Stored data entries:
+-------+

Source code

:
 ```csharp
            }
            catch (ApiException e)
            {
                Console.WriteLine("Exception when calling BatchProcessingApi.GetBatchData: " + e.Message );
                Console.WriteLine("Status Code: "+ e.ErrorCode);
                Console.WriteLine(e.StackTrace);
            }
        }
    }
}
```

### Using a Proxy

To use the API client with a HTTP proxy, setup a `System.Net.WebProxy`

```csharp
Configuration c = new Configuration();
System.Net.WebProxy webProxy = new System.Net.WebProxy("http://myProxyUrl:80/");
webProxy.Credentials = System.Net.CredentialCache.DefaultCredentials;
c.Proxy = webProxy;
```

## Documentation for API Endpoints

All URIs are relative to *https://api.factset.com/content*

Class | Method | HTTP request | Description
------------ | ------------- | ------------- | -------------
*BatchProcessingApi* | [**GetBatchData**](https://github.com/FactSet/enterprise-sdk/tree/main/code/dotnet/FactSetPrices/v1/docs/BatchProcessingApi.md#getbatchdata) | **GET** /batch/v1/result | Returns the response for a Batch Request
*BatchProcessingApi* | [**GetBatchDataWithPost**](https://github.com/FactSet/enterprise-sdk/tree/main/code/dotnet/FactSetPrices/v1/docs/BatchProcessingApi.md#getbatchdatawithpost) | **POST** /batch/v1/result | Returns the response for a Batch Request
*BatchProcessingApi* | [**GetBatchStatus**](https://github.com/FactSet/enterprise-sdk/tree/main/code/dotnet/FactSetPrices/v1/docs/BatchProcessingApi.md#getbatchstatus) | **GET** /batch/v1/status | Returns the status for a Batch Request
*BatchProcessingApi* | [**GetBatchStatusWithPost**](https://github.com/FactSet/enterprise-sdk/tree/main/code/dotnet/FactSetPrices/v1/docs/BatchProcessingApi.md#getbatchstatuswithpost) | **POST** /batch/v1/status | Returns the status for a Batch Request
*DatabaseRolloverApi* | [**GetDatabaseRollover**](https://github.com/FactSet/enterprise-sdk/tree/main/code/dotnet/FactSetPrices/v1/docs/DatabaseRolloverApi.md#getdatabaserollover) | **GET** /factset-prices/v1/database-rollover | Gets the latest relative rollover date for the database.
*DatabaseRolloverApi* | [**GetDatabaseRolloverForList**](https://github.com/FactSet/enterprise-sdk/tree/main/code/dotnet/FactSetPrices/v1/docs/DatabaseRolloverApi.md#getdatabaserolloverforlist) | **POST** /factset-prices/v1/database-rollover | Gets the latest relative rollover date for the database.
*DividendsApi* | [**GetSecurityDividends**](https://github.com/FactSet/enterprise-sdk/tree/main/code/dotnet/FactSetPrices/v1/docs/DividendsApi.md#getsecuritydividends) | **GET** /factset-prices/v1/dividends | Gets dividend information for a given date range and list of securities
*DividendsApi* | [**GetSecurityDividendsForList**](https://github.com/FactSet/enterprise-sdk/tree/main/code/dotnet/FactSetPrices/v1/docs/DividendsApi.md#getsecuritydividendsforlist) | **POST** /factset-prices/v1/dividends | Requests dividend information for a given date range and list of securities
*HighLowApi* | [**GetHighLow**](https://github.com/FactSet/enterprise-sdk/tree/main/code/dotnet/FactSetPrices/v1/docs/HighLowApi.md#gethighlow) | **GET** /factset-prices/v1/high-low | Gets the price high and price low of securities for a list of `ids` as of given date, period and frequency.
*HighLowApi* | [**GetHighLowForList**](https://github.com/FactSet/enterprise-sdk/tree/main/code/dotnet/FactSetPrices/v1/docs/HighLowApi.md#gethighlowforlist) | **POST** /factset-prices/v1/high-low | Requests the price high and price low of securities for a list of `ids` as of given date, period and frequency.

+-------+

PROBLEM REQUIREMENTS: From the records above, return each line that includes "Console".

RESULT:
                Console.WriteLine("Exception when calling BatchProcessingApi.GetBatchData: " + e.Message );
                Console.WriteLine("Status Code: "+ e.ErrorCode);
                Console.WriteLine(e.StackTrace);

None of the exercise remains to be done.